Personal information
- Full name: David Borthwick
- Born: 2 February 1963 (age 63) Sunderland, County Durham, England
- Batting: Right-handed
- Bowling: Wicket-keeper
- Relations: Scott Borthwick (nephew)

Domestic team information
- 1994–1996: Northumberland

Career statistics
| Competition | List A |
| Matches | 1 |
| Runs scored | 0 |
| Batting average | 0.00 |
| 100s/50s | –/– |
| Top score | 0 |
| Balls bowled | – |
| Wickets | – |
| Bowling average | – |
| 5 wickets in innings | – |
| 10 wickets in match | – |
| Best bowling | – |
| Catches/stumpings | –/– |
- Source: Cricinfo, 17 May 2011

= David Borthwick (cricketer) =

English cricketer

David Borthwick (born 2 February 1963) is a former English cricketer. Borthwick was a right-handed batsman who fielded as a wicket-keeper. He was born in Sunderland, County Durham.

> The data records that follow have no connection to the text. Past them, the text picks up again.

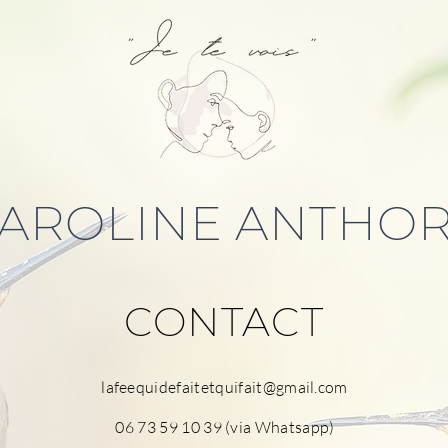
AROLINE ANTHO
CONTACT
lafeequidefaitetquifait@gmail.com
06 73 59 10 39
(via Whatsapp)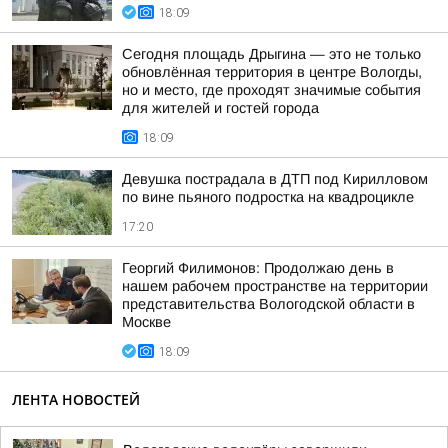
18:09
Сегодня площадь Дрыгина — это не только
обновлённая территория в центре Вологды,
но и место, где проходят значимые события
для жителей и гостей города
18:09
Девушка пострадала в ДТП под Кирилловом
по вине пьяного подростка на квадроцикле
17:20
Георгий Филимонов: Продолжаю день в
нашем рабочем пространстве на территории
представительства Вологодской области в
Москве
18:09
ЛЕНТА НОВОСТЕЙ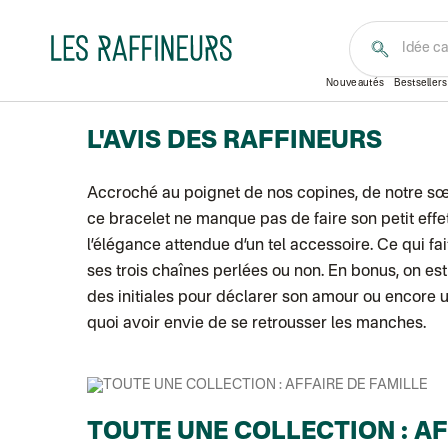
Accueil
Pour elle
Montres et Bijoux
Bracelet tri
Coffre
Exclusivité
Nouveautés
Bestsellers
L'AVIS DES RAFFINEURS
Accroché au poignet de nos copines, de notre sœ
ce bracelet ne manque pas de faire son petit effet. 
l’élégance attendue d’un tel accessoire. Ce qui fa
ses trois chaînes perlées ou non. En bonus, on est
des initiales pour déclarer son amour ou encore u
quoi avoir envie de se retrousser les manches.
TOUTE UNE COLLECTION : AF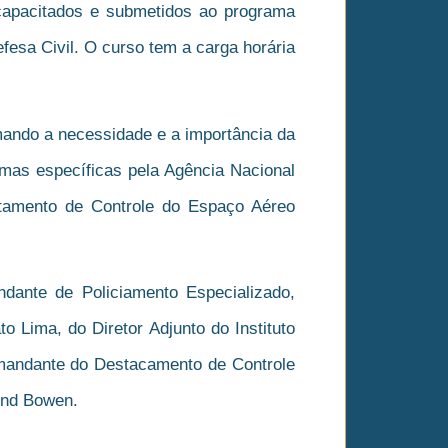
 capacitados e submetidos ao programa
esa Civil. O curso tem a carga horária
mando a necessidade e a importância da
mas específicas pela Agência Nacional
tamento de Controle do Espaço Aéreo
ante de Policiamento Especializado,
Lima, do Diretor Adjunto do Instituto
Comandante do Destacamento de Controle
ond Bowen.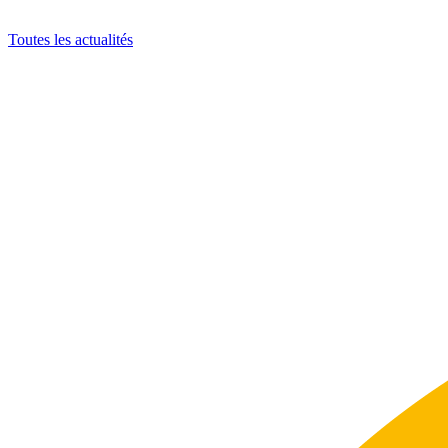
Toutes les actualités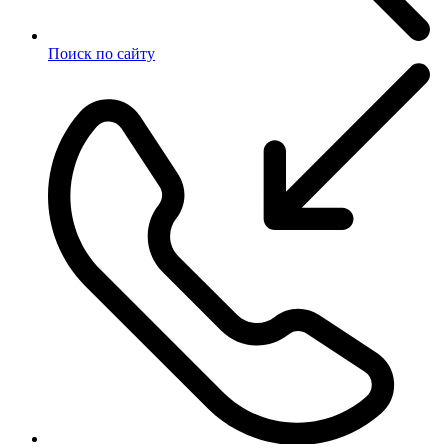
Поиск по сайту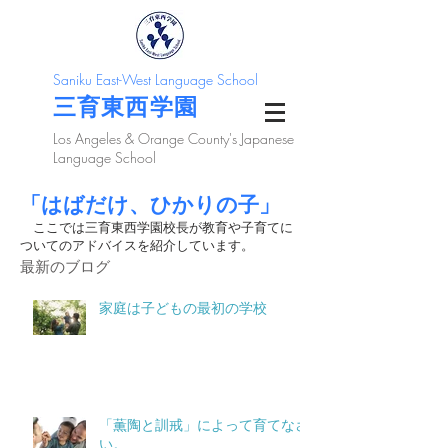
Saniku East-West Language School
三育東西学園
Los Angeles & Orange County's Japanese
Language School
「はばだけ、ひかりの子」
ここでは三育東西学園校長が教育や子育てに
ついてのアドバイスを紹介しています。
最新のブログ
家庭は子どもの最初の学校
「薫陶と訓戒」によって育てなさ
い。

Borthwick made his debut for Northumberland in the 1994 MCCA Knockout Trophy against the Cheshire. Borthwick played Minor counties cricket for Northumberland from 1994 to 1996, which included 25 Minor Counties Championship matches and 4 MCCA Knockout Trophy matches. He made his only List A appearance against Nottinghamshire in the 1994 NatWest Trophy. In this match he was dismissed for a duck by Andy Pick.

He also played Second XI cricket for the Nottinghamshire Second XI and the Northamptonshire Second XI. His nephew, Scott, plays first-class cricket for Durham.